- Born: July 1, 1917 Stamford, Connecticut
- Died: September 18, 2003 (aged 86) Cohasset, Massachusetts
- Education: A.B., Miami University, A.M. and Ph.D., Harvard University
- Scientific career
- Author abbrev. (botany): R.A.Howard

= Richard A. Howard =

American botanist

Richard Alden Howard (July 1, 1917 – September 18, 2003) was an American botanist and plant taxonomist. Howard, who served as director of Arnold Arboretum between 1954 and 1977, was known for his work in tropical biology and as author of the 6-volume Flora of the Lesser Antilles (1974–1989).
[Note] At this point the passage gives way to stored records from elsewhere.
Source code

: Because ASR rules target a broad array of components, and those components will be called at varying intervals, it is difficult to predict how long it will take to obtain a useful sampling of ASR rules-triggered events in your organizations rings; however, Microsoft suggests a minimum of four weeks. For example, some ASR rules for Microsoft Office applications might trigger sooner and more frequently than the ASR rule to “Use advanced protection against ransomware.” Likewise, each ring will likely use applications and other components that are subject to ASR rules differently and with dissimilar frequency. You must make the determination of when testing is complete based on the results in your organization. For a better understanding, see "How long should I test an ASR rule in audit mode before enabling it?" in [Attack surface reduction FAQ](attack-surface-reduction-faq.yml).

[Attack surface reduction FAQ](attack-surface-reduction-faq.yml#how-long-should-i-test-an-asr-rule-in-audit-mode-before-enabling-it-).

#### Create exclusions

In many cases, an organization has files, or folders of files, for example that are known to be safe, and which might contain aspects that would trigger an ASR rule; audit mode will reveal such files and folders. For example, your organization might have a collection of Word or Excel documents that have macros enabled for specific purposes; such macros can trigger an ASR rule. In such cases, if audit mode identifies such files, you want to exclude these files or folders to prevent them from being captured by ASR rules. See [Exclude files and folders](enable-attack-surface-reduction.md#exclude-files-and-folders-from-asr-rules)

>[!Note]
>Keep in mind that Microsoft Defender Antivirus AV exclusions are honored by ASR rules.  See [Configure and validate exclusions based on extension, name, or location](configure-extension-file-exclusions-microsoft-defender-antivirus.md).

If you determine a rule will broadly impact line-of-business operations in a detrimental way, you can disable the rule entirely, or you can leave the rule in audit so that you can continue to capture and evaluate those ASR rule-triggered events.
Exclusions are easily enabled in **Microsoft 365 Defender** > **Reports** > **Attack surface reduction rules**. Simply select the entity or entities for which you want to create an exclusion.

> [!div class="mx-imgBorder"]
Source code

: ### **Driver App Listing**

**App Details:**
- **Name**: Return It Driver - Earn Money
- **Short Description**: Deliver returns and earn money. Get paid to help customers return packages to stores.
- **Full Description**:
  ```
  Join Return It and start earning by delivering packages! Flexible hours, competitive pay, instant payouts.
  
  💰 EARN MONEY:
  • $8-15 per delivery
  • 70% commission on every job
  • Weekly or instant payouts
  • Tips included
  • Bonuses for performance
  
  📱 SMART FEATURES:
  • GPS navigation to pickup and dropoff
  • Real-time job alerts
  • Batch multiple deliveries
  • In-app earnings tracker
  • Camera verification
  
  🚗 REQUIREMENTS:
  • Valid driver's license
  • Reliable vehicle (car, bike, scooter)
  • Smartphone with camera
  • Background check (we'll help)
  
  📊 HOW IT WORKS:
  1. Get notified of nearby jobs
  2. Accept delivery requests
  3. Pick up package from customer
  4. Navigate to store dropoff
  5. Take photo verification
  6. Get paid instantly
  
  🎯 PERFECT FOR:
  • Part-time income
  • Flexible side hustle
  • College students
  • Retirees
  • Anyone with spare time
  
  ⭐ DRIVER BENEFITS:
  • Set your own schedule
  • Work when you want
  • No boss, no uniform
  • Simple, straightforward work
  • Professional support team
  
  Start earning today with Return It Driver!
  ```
==Early life and education==
Howard was the elder of two sons born in Stamford, Connecticut, to Charles F. and Augusta Grace Barker Howard and was raised in Warren, Ohio. He received an A.B. from Miami University in 1938 and took up a position as a technician with Irving W. Bailey at Harvard University. Howard worked on the Icacinaceae plant family and in 1939 he received a fellowship which supported his graduate study. He continued to work on the Icacinaceae, receiving his doctorate in 1942. His doctoral thesis was entitled Studies of the Icacinaceae: A monograph of the New World species.

==World War II==
After graduation, Howard attempted to enlist in the United States Navy, but was rejected because he exceeded their maximum height requirement. He was accepted into the United States Army Air Corps as an Aviation Physiologist. In this capacity he organized and ran the Jungle Survival Program of the School of Applied Tactics at Orlando, Florida, a program which later developed into the Air-Sea Rescue Service. He wrote survival manuals and left the service with the rank of captain. Howard was awarded the Legion of Merit in 1947 for his work in this program.